Кел остановился, сдерживая поднимающееся раздражение. Наступила неловкая пауза.
– Мне пора идти. Я очень опаздываю. – это было сказано довольно ровным и спокойным тоном, но внутри у Кэла все кипело. Он пересек комнату, никак не попадая руками в рукава пиджака.
– Давай-давай, убирайся отсюда! Иди к своей даме сердца.
– Ты стерва, Шэрон, – бросил он ей в лицо, стоило лишь ей снова вынырнуть из-под одеяла.
Она истерически рассмеялась сквозь слезы, которые мешали ей видеть, потом провела рукой по глазам, пытаясь найти хоть каплю силы и совладать с собой, но безуспешно. Подавив рыдание, она закричала:
– Я стерва? А кто ты? Ангел? Должна признаться, одно мне любопытно: почему ты снова и снова приползаешь сюда, в мою постель, взведенный до предела и мечущийся от неосуществленного желания, готовый трахаться с кем угодно, если кто-то другой владеет твоим сердцем. А сейчас? Если я не ошибаюсь, врачи не дают ей не малейшего шанса. Она там под капельницами, еле дышит, а ты приперся ко мне с одной мыслью выебать Шэрон-давалку. Неужели ты настолько … – она не закончила фразу, увидев, как он изменился в лице от боли и отчаяния, сообразив, что перегнула палку обвиняя его, коснулась чего-то особенного слишком сокровенного того в чем он не желал признаться даже самому себе, того что безумно боялся. Она ни разу не видела такого выражения лица у Кэла.

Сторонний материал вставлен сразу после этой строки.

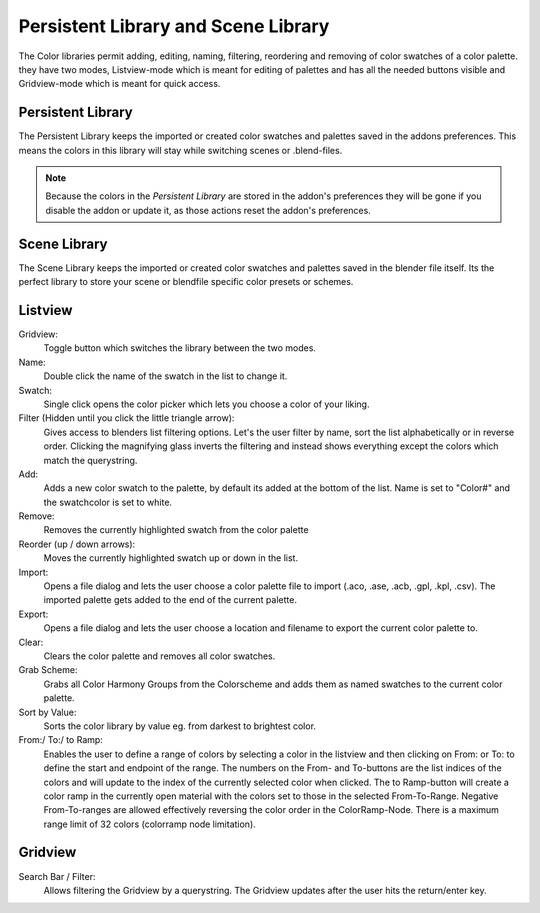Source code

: Persistent Library and Scene Library
====================================

.. image:: _static/images/bl_colormate_library_listview.png
.. image:: _static/images/bl_colormate_library_gridview.png

The Color libraries permit adding, editing, naming, filtering, reordering and removing of color swatches of a color palette. they have two modes, Listview-mode which is meant for editing of palettes and has all the needed buttons visible and Gridview-mode which is meant for quick access.

Persistent Library
##################

| The Persistent Library keeps the imported or created color swatches and palettes saved in the addons preferences. This means the colors in this library will stay while switching scenes or .blend-files.

.. note::
    Because the colors in the *Persistent Library* are stored in the addon's preferences they will be gone if you disable the addon or update it, as those actions reset the addon's preferences.
 
Scene Library
#############

The Scene Library keeps the imported or created color swatches and palettes saved in the blender file itself. Its the perfect library to store your scene or blendfile specific color presets or schemes.


Listview
########

Gridview:
    Toggle button which switches the library between the two modes.

Name:
    Double click the name of the swatch in the list to change it.

Swatch:
    Single click opens the color picker which lets you choose a color of your liking.

Filter (Hidden until you click the little triangle arrow): 
    Gives access to blenders list filtering options. Let's the user filter by name, sort the list alphabetically or in reverse order. Clicking the magnifying glass inverts the filtering and instead shows everything except the colors which match the querystring.

Add: 
    Adds a new color swatch to the palette, by default its added at the bottom of the list. Name is set to "Color#" and the swatchcolor is set to white.

Remove: 
    Removes the currently highlighted swatch from the color palette

Reorder (up / down arrows): 
    Moves the currently highlighted swatch up or down in the list.

Import: 
    Opens a file dialog and lets the user choose a color palette file to import (.aco, .ase, .acb, .gpl, .kpl, .csv). The imported palette gets added to the end of the current palette.

Export: 
    Opens a file dialog and lets the user choose a location and filename to export the current color palette to.

Clear:
    Clears the color palette and removes all color swatches.

Grab Scheme: 
    Grabs all Color Harmony Groups from the Colorscheme and adds them as named swatches to the current color palette.

Sort by Value: 
    Sorts the color library by value eg. from darkest to brightest color.

From:/ To:/ to Ramp: 
    Enables the user to define a range of colors by selecting a color in the listview and then clicking on From: or To: to define the start and endpoint of the range. The numbers on the From- and To-buttons are the list indices of the colors and will update to the index of the currently selected color when clicked. The to Ramp-button will create a color ramp in the currently open material with the colors set to those in the selected From-To-Range. Negative From-To-ranges are allowed effectively reversing the color order in the ColorRamp-Node. There is a maximum range limit of 32 colors (colorramp node limitation).

Gridview
########

Search Bar / Filter:    
    Allows filtering the Gridview by a querystring. The Gridview updates after the user hits the return/enter key.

Наверно если бы убийство могло разрешить его проблемы, он бы не задумываясь, свернул ей шею. Он сжав кулаки и сцепив зубы, замер посредине комнаты, и казалось не дышал, пожирая ее … она не могла дать характеристику этому взгляду, что застыл в его прищуренные глаза.
– Ты повторяешься, милая, – прозвучало холодно и презрительно с ленивым пренебрежением, но Шэрон невольно съежилась от страха.
– Кэл, прости меня, – в ту же минуту извинилась она, полная раскаяния. Ей стало по-настоящему жаль его, она испугалась, что зашла слишком далеко.
Она выпрыгнула из кровати и путаясь в рукавах, накинула халат.
– Кэл, прости меня! Я не хотела! Я, честное слово, не хотела быть жестокой и причинить тебе боль. Я люблю тебя, Кэл, – непроизвольно вырвалось у нее. Пожалуйста, прости меня. И забудь о том, что я только что говорила.
Он не отвечал. И больше не смотрел на нее. Ее больше не было в его жизни.
Он вышел на улицу, под дождь. Глубоко с хрипом вздохнул, втягивая в себя сырой и прохладный воздух. Дверь за ним глухо захлопнулась. Щелкнул замок. Это был конец. Конец того чего не было. Для него.